------ EXERCISE INPUTS ------

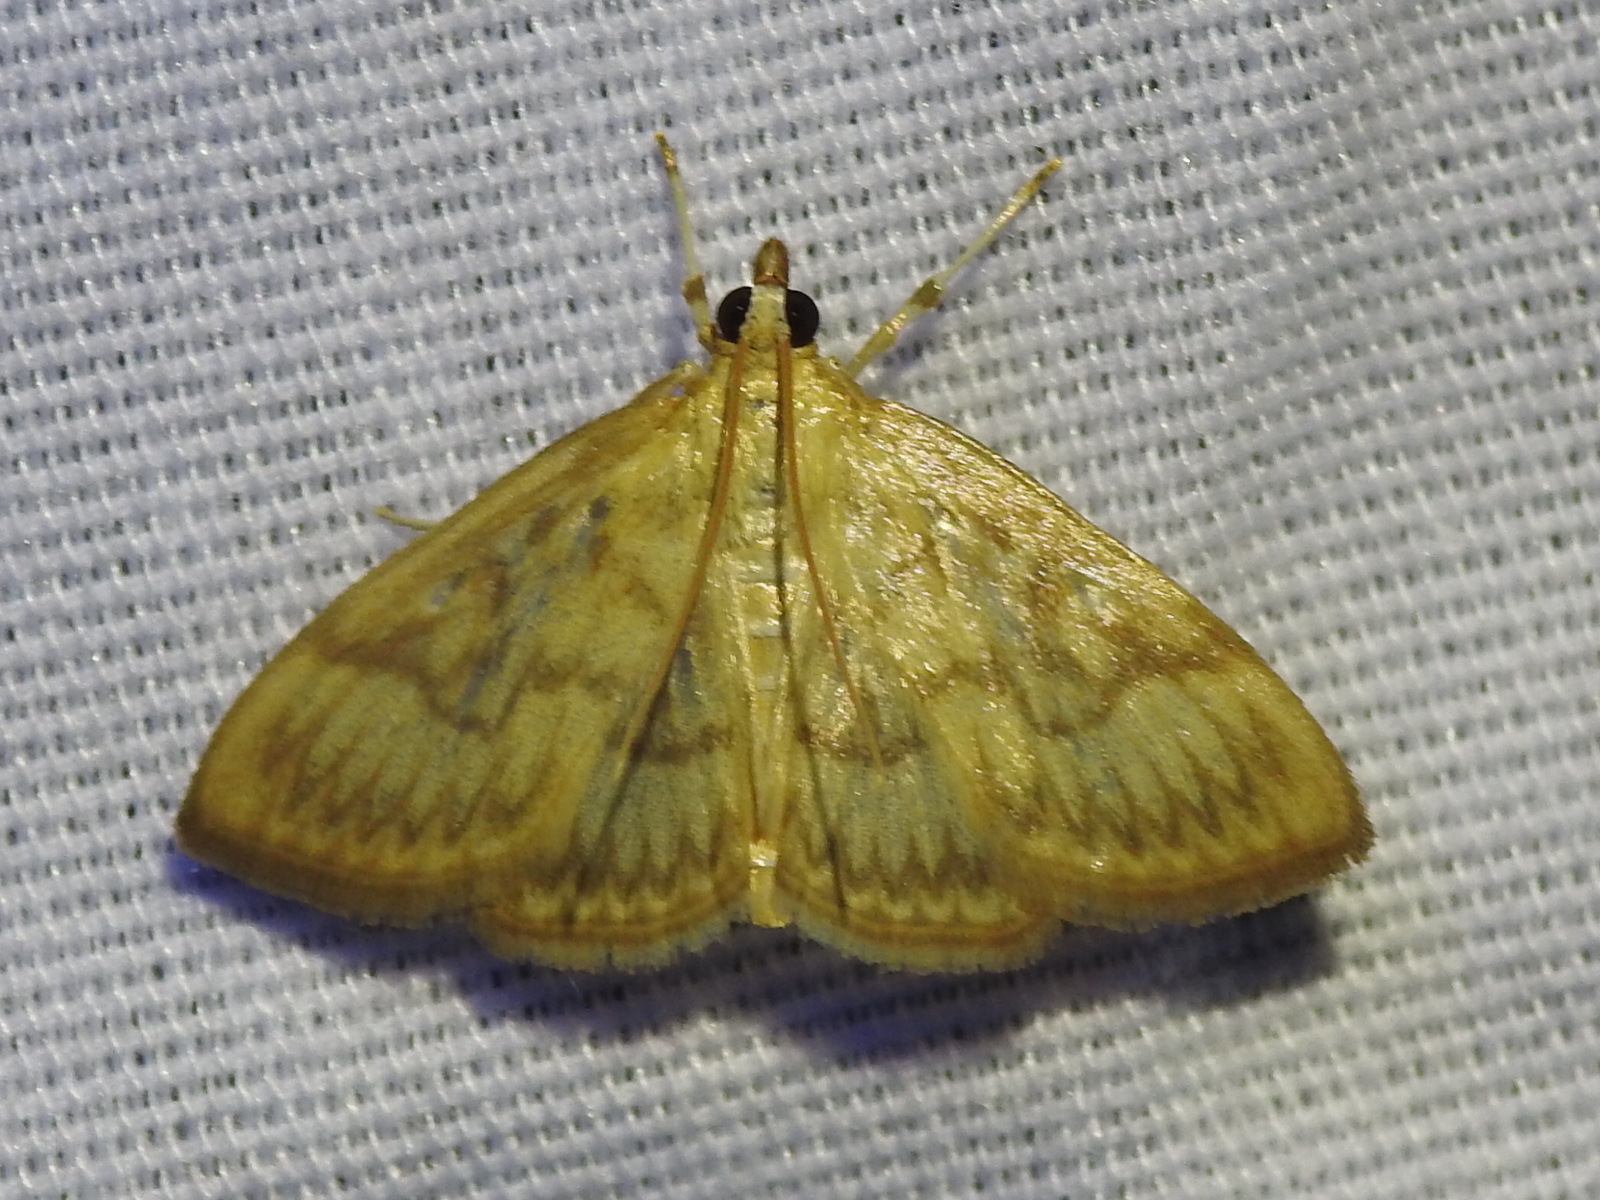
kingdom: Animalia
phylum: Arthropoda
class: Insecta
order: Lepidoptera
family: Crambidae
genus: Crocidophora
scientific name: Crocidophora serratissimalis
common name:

------

EXERCISE
Substitute "binomial name" for "scientific name" in the lines above and write them out again, with nothing else changed and the pictures left out.

EXPECTED ANSWER
kingdom: Animalia
phylum: Arthropoda
class: Insecta
order: Lepidoptera
family: Crambidae
genus: Crocidophora
binomial name: Crocidophora serratissimalis
common name:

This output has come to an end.